WORK INSTRUCTION
Write out every non-blank line of the listing below as a numbered list, and leave the pictures out.

Document images and their source code
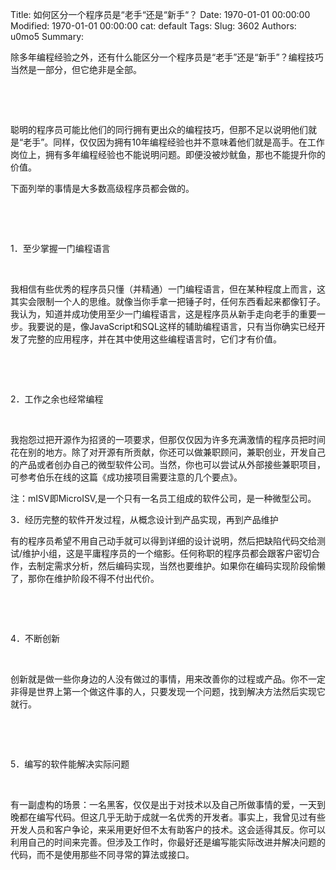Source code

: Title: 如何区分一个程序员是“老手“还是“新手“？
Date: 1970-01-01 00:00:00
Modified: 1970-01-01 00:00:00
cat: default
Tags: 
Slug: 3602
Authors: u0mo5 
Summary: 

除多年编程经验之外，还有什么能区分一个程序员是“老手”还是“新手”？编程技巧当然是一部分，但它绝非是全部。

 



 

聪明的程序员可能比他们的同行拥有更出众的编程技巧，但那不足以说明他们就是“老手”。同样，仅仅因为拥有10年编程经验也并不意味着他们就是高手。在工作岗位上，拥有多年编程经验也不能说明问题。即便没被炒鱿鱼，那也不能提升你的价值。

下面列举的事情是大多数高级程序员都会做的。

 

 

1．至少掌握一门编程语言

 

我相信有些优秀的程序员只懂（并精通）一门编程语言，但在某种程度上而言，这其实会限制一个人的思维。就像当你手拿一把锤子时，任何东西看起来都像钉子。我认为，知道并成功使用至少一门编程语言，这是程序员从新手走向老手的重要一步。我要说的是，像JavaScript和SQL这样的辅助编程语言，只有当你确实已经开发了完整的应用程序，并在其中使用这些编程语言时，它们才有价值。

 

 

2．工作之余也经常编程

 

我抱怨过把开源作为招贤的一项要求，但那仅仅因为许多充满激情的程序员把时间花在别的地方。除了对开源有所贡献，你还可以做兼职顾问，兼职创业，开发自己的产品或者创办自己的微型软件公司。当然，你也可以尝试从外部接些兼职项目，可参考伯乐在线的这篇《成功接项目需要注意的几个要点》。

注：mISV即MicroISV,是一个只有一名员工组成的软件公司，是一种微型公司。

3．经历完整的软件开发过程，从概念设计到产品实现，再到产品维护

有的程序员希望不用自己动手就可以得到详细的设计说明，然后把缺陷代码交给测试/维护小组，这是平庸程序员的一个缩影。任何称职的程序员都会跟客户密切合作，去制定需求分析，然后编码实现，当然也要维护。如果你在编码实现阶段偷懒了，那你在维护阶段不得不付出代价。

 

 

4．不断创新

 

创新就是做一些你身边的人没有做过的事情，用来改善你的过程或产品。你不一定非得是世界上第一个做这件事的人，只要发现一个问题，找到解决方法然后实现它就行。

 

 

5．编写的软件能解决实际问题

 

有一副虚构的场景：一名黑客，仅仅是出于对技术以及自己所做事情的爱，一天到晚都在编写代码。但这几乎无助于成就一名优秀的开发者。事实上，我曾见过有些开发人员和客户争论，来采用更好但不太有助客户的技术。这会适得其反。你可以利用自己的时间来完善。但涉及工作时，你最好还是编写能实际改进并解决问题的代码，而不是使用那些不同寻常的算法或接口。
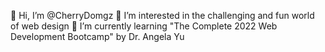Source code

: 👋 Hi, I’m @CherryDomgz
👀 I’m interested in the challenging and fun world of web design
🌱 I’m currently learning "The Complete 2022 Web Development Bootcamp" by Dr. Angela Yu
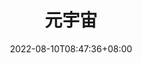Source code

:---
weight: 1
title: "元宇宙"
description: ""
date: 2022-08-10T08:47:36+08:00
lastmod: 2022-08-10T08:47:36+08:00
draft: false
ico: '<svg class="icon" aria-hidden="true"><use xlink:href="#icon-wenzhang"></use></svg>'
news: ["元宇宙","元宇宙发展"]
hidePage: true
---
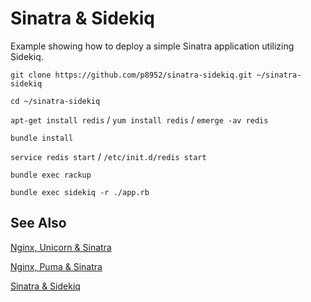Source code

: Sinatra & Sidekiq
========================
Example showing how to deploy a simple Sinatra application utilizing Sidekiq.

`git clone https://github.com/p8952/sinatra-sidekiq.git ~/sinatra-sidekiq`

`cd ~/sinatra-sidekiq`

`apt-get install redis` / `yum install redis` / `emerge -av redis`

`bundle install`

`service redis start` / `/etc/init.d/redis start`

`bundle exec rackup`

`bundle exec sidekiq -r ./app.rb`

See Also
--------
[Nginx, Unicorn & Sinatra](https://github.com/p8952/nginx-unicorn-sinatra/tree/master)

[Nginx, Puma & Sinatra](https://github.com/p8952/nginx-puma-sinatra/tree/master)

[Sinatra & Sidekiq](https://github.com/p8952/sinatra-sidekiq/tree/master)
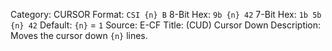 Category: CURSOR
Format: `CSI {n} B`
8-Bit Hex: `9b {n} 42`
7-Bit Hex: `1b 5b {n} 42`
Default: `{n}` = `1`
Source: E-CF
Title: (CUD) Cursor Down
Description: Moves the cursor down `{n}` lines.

FINISHED TASK
1. Source code
2. : Title: 如何区分一个程序员是“老手“还是“新手“？
3. Date: 1970-01-01 00:00:00
4. Modified: 1970-01-01 00:00:00
5. cat: default
6. Tags: 
7. Slug: 3602
8. Authors: u0mo5 
9. Summary: 
10. 除多年编程经验之外，还有什么能区分一个程序员是“老手”还是“新手”？编程技巧当然是一部分，但它绝非是全部。
11. 聪明的程序员可能比他们的同行拥有更出众的编程技巧，但那不足以说明他们就是“老手”。同样，仅仅因为拥有10年编程经验也并不意味着他们就是高手。在工作岗位上，拥有多年编程经验也不能说明问题。即便没被炒鱿鱼，那也不能提升你的价值。
12. 下面列举的事情是大多数高级程序员都会做的。
13. 1．至少掌握一门编程语言
14. 我相信有些优秀的程序员只懂（并精通）一门编程语言，但在某种程度上而言，这其实会限制一个人的思维。就像当你手拿一把锤子时，任何东西看起来都像钉子。我认为，知道并成功使用至少一门编程语言，这是程序员从新手走向老手的重要一步。我要说的是，像JavaScript和SQL这样的辅助编程语言，只有当你确实已经开发了完整的应用程序，并在其中使用这些编程语言时，它们才有价值。
15. 2．工作之余也经常编程
16. 我抱怨过把开源作为招贤的一项要求，但那仅仅因为许多充满激情的程序员把时间花在别的地方。除了对开源有所贡献，你还可以做兼职顾问，兼职创业，开发自己的产品或者创办自己的微型软件公司。当然，你也可以尝试从外部接些兼职项目，可参考伯乐在线的这篇《成功接项目需要注意的几个要点》。
17. 注：mISV即MicroISV,是一个只有一名员工组成的软件公司，是一种微型公司。
18. 3．经历完整的软件开发过程，从概念设计到产品实现，再到产品维护
19. 有的程序员希望不用自己动手就可以得到详细的设计说明，然后把缺陷代码交给测试/维护小组，这是平庸程序员的一个缩影。任何称职的程序员都会跟客户密切合作，去制定需求分析，然后编码实现，当然也要维护。如果你在编码实现阶段偷懒了，那你在维护阶段不得不付出代价。
20. 4．不断创新
21. 创新就是做一些你身边的人没有做过的事情，用来改善你的过程或产品。你不一定非得是世界上第一个做这件事的人，只要发现一个问题，找到解决方法然后实现它就行。
22. 5．编写的软件能解决实际问题
23. 有一副虚构的场景：一名黑客，仅仅是出于对技术以及自己所做事情的爱，一天到晚都在编写代码。但这几乎无助于成就一名优秀的开发者。事实上，我曾见过有些开发人员和客户争论，来采用更好但不太有助客户的技术。这会适得其反。你可以利用自己的时间来完善。但涉及工作时，你最好还是编写能实际改进并解决问题的代码，而不是使用那些不同寻常的算法或接口。
24. Source code
25. : 👋 Hi, I’m @CherryDomgz
26. 👀 I’m interested in the challenging and fun world of web design
27. 🌱 I’m currently learning "The Complete 2022 Web Development Bootcamp" by Dr. Angela Yu
28. Source code
29. :---
30. weight: 1
31. title: "元宇宙"
32. description: ""
33. date: 2022-08-10T08:47:36+08:00
34. lastmod: 2022-08-10T08:47:36+08:00
35. draft: false
36. ico: '<svg class="icon" aria-hidden="true"><use xlink:href="#icon-wenzhang"></use></svg>'
37. news: ["元宇宙","元宇宙发展"]
38. hidePage: true
39. ---
40. Source code
41. : Sinatra & Sidekiq
42. ========================
43. Example showing how to deploy a simple Sinatra application utilizing Sidekiq.
44. `git clone https://github.com/p8952/sinatra-sidekiq.git ~/sinatra-sidekiq`
45. `cd ~/sinatra-sidekiq`
46. `apt-get install redis` / `yum install redis` / `emerge -av redis`
47. `bundle install`
48. `service redis start` / `/etc/init.d/redis start`
49. `bundle exec rackup`
50. `bundle exec sidekiq -r ./app.rb`
51. See Also
52. --------
53. [Nginx, Unicorn & Sinatra](https://github.com/p8952/nginx-unicorn-sinatra/tree/master)
54. [Nginx, Puma & Sinatra](https://github.com/p8952/nginx-puma-sinatra/tree/master)
55. [Sinatra & Sidekiq](https://github.com/p8952/sinatra-sidekiq/tree/master)
56.  Category: CURSOR
57. Format: `CSI {n} B`
58. 8-Bit Hex: `9b {n} 42`
59. 7-Bit Hex: `1b 5b {n} 42`
60. Default: `{n}` = `1`
61. Source: E-CF
62. Title: (CUD) Cursor Down
63. Description: Moves the cursor down `{n}` lines.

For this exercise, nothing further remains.